■ About this exercise: Write out every entry below word for word, leaving nothing out.

Data shown Start Marker

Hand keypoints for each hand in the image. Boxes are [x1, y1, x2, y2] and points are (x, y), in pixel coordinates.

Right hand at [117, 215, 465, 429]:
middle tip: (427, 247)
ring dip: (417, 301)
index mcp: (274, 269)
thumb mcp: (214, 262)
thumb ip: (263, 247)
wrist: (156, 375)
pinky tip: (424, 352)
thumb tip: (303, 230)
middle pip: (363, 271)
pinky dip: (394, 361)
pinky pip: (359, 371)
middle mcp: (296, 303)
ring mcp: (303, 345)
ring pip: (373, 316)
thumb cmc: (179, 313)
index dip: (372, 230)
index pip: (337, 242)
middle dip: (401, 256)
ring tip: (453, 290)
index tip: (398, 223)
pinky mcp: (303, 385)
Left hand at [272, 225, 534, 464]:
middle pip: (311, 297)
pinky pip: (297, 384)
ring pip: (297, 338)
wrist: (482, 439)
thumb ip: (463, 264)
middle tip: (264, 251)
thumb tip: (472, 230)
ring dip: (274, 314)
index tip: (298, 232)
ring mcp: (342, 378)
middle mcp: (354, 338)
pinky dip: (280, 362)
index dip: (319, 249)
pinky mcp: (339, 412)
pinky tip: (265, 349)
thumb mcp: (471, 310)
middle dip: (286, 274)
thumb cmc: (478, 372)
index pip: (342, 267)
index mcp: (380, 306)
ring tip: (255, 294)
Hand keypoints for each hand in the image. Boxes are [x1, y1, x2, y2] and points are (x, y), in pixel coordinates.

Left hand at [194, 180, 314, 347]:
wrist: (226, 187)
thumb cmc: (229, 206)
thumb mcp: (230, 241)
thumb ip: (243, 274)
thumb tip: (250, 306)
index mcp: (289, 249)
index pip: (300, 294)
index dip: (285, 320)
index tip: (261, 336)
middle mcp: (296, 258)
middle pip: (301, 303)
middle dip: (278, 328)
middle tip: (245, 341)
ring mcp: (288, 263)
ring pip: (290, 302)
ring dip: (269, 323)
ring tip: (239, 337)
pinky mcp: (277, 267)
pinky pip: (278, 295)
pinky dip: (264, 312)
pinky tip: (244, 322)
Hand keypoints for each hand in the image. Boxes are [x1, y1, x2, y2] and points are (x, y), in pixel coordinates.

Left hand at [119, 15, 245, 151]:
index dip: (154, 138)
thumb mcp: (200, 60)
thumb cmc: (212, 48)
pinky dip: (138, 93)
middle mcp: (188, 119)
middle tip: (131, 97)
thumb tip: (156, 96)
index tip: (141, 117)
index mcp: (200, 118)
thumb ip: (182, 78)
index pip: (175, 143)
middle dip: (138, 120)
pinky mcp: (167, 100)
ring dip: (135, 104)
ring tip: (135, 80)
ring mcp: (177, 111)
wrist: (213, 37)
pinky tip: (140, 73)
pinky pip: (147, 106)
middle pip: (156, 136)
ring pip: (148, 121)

Data shown End Marker

■ Your solution:
Hand keypoints for each hand in the image. Boxes are [x1, y1, x2, y2] and points are (x, y), in pixel coordinates.

Right hand at [117, 215, 465, 429]:
middle tip: (427, 247)
ring dip: (417, 301)
index mcp: (274, 269)
thumb mcp: (214, 262)
thumb ip: (263, 247)
wrist: (156, 375)
pinky tip: (424, 352)
thumb tip: (303, 230)
middle pip: (363, 271)
pinky dip: (394, 361)
pinky pip: (359, 371)
middle mcp: (296, 303)
ring mcp: (303, 345)
ring pip: (373, 316)
thumb cmc: (179, 313)
index dip: (372, 230)
index pip: (337, 242)
middle dip: (401, 256)
ring tip: (453, 290)
index tip: (398, 223)
pinky mcp: (303, 385)
Left hand at [272, 225, 534, 464]:
middle pip: (311, 297)
pinky pip: (297, 384)
ring pip: (297, 338)
wrist: (482, 439)
thumb ip: (463, 264)
middle tip: (264, 251)
thumb tip: (472, 230)
ring dip: (274, 314)
index tip: (298, 232)
ring mcp: (342, 378)
middle mcp: (354, 338)
pinky dip: (280, 362)
index dip: (319, 249)
pinky mcp: (339, 412)
pinky tip: (265, 349)
thumb mcp: (471, 310)
middle dip: (286, 274)
thumb cmc: (478, 372)
index pip: (342, 267)
index mcp: (380, 306)
ring tip: (255, 294)
Hand keypoints for each hand in the image. Boxes are [x1, y1, x2, y2] and points are (x, y), in pixel coordinates.

Left hand at [194, 180, 314, 347]:
wrist: (226, 187)
thumb cmc: (229, 206)
thumb mcp: (230, 241)
thumb ip: (243, 274)
thumb tip: (250, 306)
index mcp: (289, 249)
index pip: (300, 294)
index dip: (285, 320)
index tip: (261, 336)
middle mcp: (296, 258)
middle pip: (301, 303)
middle dip: (278, 328)
middle tip: (245, 341)
ring mcp: (288, 263)
ring pip: (290, 302)
ring dip: (269, 323)
ring tip: (239, 337)
pinky mcp: (277, 267)
pinky pip: (278, 295)
pinky dip: (264, 312)
pinky tip: (244, 322)
Hand keypoints for each hand in the image. Boxes are [x1, y1, x2, y2] and points are (x, y), in pixel coordinates.

Left hand at [119, 15, 245, 151]:
index dip: (154, 138)
thumb mcp: (200, 60)
thumb cmc: (212, 48)
pinky dip: (138, 93)
middle mcp: (188, 119)
middle tip: (131, 97)
thumb tip: (156, 96)
index tip: (141, 117)
index mcp: (200, 118)
thumb ip: (182, 78)
index pip: (175, 143)
middle dip: (138, 120)
pinky mcp: (167, 100)
ring dip: (135, 104)
ring tip: (135, 80)
ring mcp: (177, 111)
wrist: (213, 37)
pinky tip: (140, 73)
pinky pip: (147, 106)
middle pip: (156, 136)
ring pip: (148, 121)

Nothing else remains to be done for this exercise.